### Task goal:
Every entry is to be returned exactly as it stands; the pictures are to be dropped.

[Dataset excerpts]
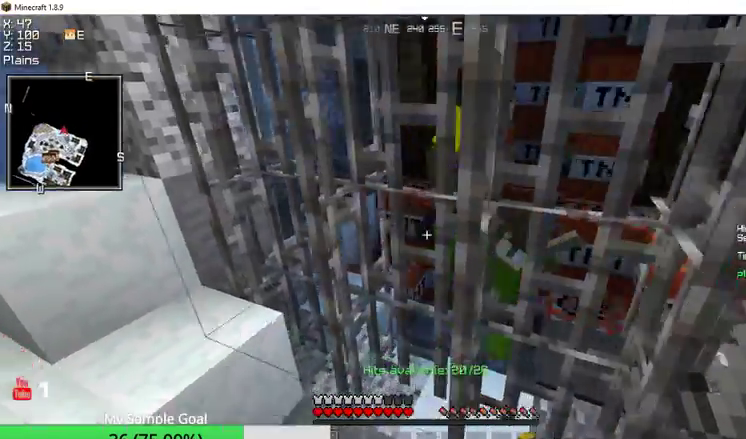
Gameplay with keyboard and mouse; each line is a JSON object with the keys and mouse buttons held at the frame after it. "events" lists presses ("down") and releases ("up") of "a", "d", "s", "w", "mouse_left" and "mouse_right" between this image and that frame as [ms after this image, input, new state], when the widget could be followed in between. "mouse_left", "mouse_right" = the "left", "right" buttons of the "mouse" list. No other keys are recorded. Fast repeated clicks can show as one long hold. Mouse movement is not recorded.
{"keys": ["w"], "mouse": [], "events": [[67, "a", "down"], [267, "w", "down"], [367, "a", "up"]]}
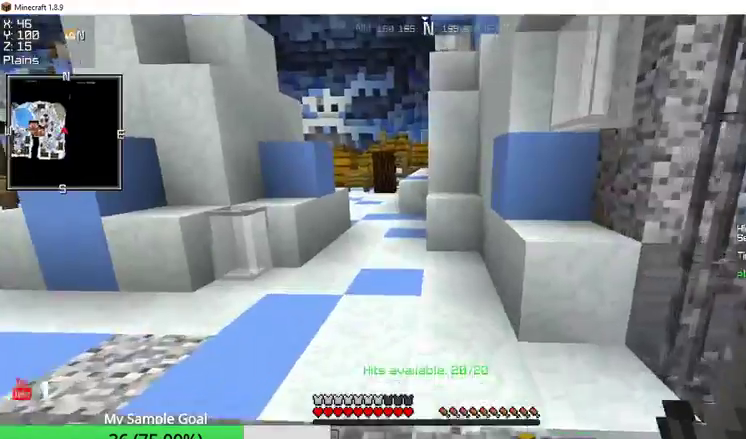
{"keys": ["w"], "mouse": [], "events": []}
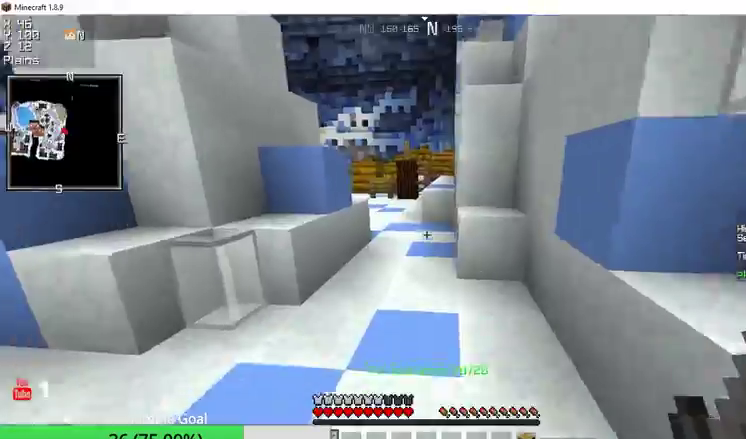
{"keys": ["a", "w"], "mouse": [], "events": [[167, "a", "down"]]}
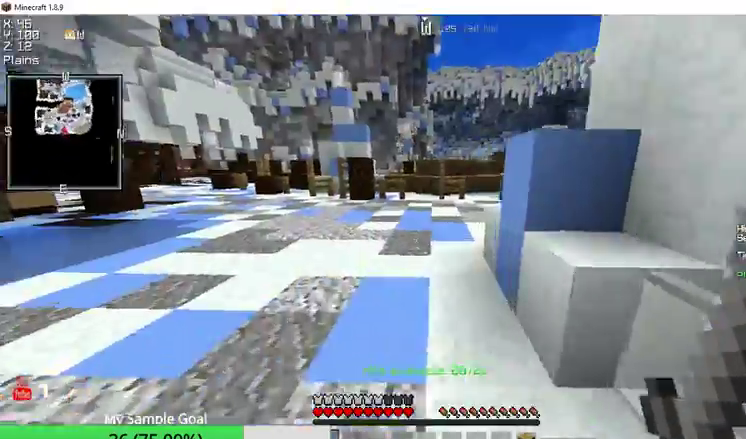
{"keys": ["w"], "mouse": [], "events": [[133, "a", "up"]]}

### Completed task:
Gameplay with keyboard and mouse; each line is a JSON object with the keys and mouse buttons held at the frame after it. "events" lists presses ("down") and releases ("up") of "a", "d", "s", "w", "mouse_left" and "mouse_right" between this image and that frame as [ms after this image, input, new state], when the widget could be followed in between. "mouse_left", "mouse_right" = the "left", "right" buttons of the "mouse" list. No other keys are recorded. Fast repeated clicks can show as one long hold. Mouse movement is not recorded.
{"keys": ["w"], "mouse": [], "events": [[67, "a", "down"], [267, "w", "down"], [367, "a", "up"]]}
{"keys": ["w"], "mouse": [], "events": []}
{"keys": ["a", "w"], "mouse": [], "events": [[167, "a", "down"]]}
{"keys": ["w"], "mouse": [], "events": [[133, "a", "up"]]}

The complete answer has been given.